Every morning, I head out on the Solitude Walk, I’ve asked Maria to come along so she can see my progress. I love the way she and I share our triumphs and defeats.

The next time, Maria will be able to visit me, making both of us feel better. I’ll have to skip some bike riding and cardiac rehab, but that’s fine. Resting is also part of healing.

This time, the challenges feel more daunting to me. My body is not as confident, I am older, and my heart will need some care and attention.

It is still strange to me to be an older man with a heart that needs some help.

The traumas unleashed by my e-bike have fused with my heart surgeries. Somehow, they are parts of the same thing.

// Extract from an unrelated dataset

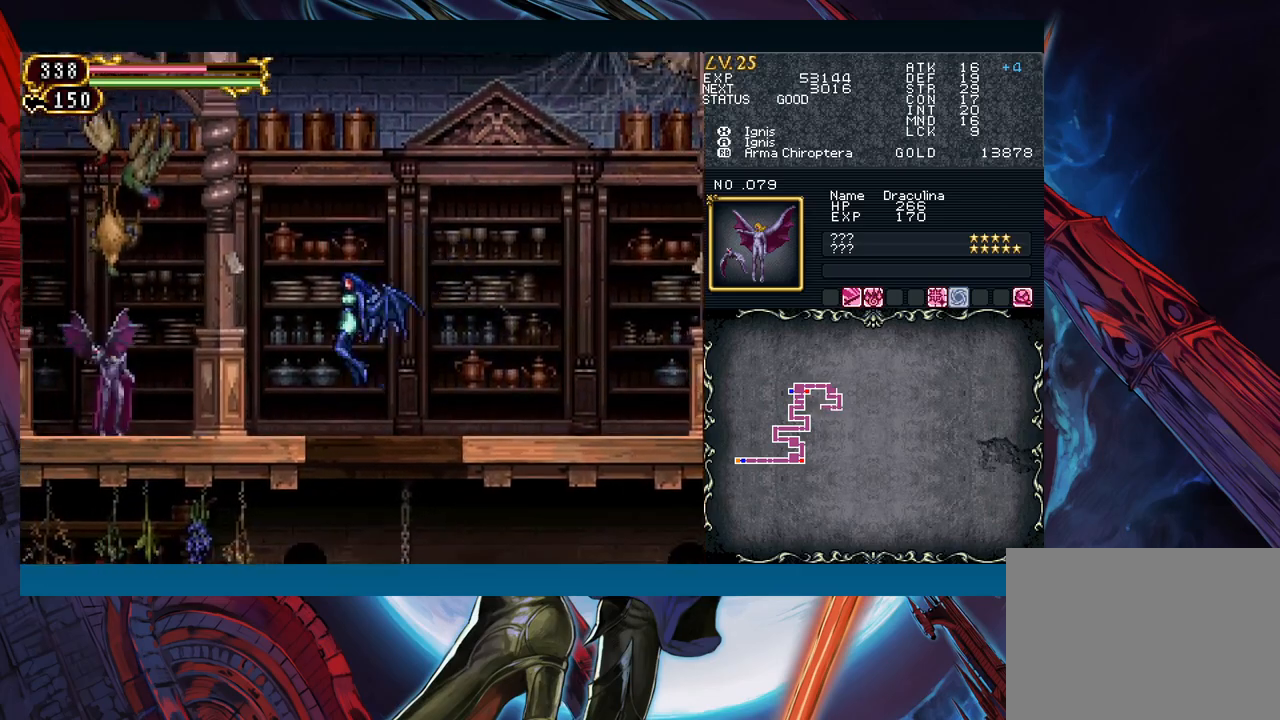
{"buttons": ["A"], "left_stick": "left", "events": [[183, "B", "up"], [483, "A", "down"]]}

The doctors and nurses will do their part, and then, I will do mine. Nothing worth doing is easy or simple. I have a task in front of me, and I hope I am up for it.

5 Comments

  1. 1. The healing words we all need before surgery: “She thinks it’s a good thing for me to do and is confident of the outcome.”

    2. This makes me remember Bill Clinton saying he thought he could outwit his body’s health requirenents… until he had a second heart attack, then he obeyed.

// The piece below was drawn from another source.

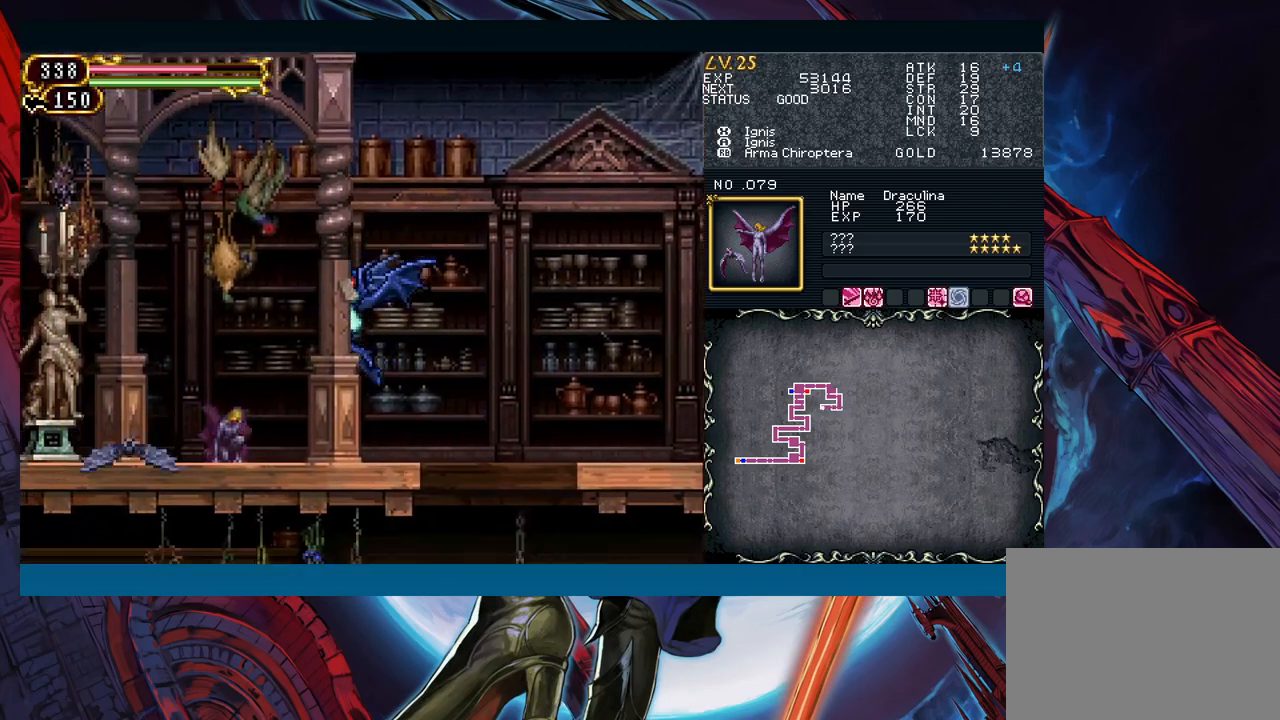
{"buttons": [], "left_stick": "center", "events": [[83, "A", "up"], [217, "left_stick", "center"], [367, "B", "down"], [400, "A", "down"], [417, "B", "up"], [467, "A", "up"]]}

  2. I’m glad you are getting the treatment that you need. However, I have one request. Please stop calling it surgery. Going to the cath lab is not surgery. I wouldn’t care, but I work in Cardiac Care and I hate to see even one of your readers scared off from a cath because of your choice of words. Surgery means cracking your chest and a lengthy recovery. A cardiac cath is definitely not surgery. Words matter and I don’t want anyone to skip an important procedure. Thank you and I’m sure you will do well.

    1. Anne, thanks for the message> I appreciate your message. It’s confusing to me because the doctor said he wanted to perform more surgery and my cardiologist said she agreed that I should have the “surgery,” and the appointment nurse referred to the procedure as a “catheter surgery.” Perhaps you are not quite familiar with the procedure the surgeon wants to do with my heart.
      Merriam – Webster defines surgery much more broadly than you do: “The branch of medicine that employs operations in the treatment of disease or injury. Surgery can involve cutting, abrading, suturing, or otherwise physically changing body tissues and organs.” Surgery is not just cracking one’s chest, according to my doctors.
      I appreciate your position in cardiac care and thanks for your good work, but the people I’ve met in cardiac care have a different feeling than you do.
      I think that any procedure that occurs under anesthesia in an operating room where a “surgeon” cuts a hole in my leg, enters an artery (which requires suturing), and re-adjust the flow of blood to my heart is surgery to me. There was cutting, suturing, and physically changing both body tissues and organs. I will check again with my doctors as to how they use this term and why, and if I’m not using it properly I’ll be happy to change it..Thanks for your good wishes, I’m in good hands.

      1. Anne, since you wrote to me about words, I took your post seriously. Looks like you were wrong, and I will continue to use the term “surgery,” perhaps upgrading it to “cardiac surgery.” We both need to be careful about the words we choose. I looked up the terms in three separate dictionaries and talk with my surgeon and several nurses. In the morning, I’ll ask my cardiologist, although her nurse said “surgery” is the right term and the term they use. Thanks for inspiring a blog post.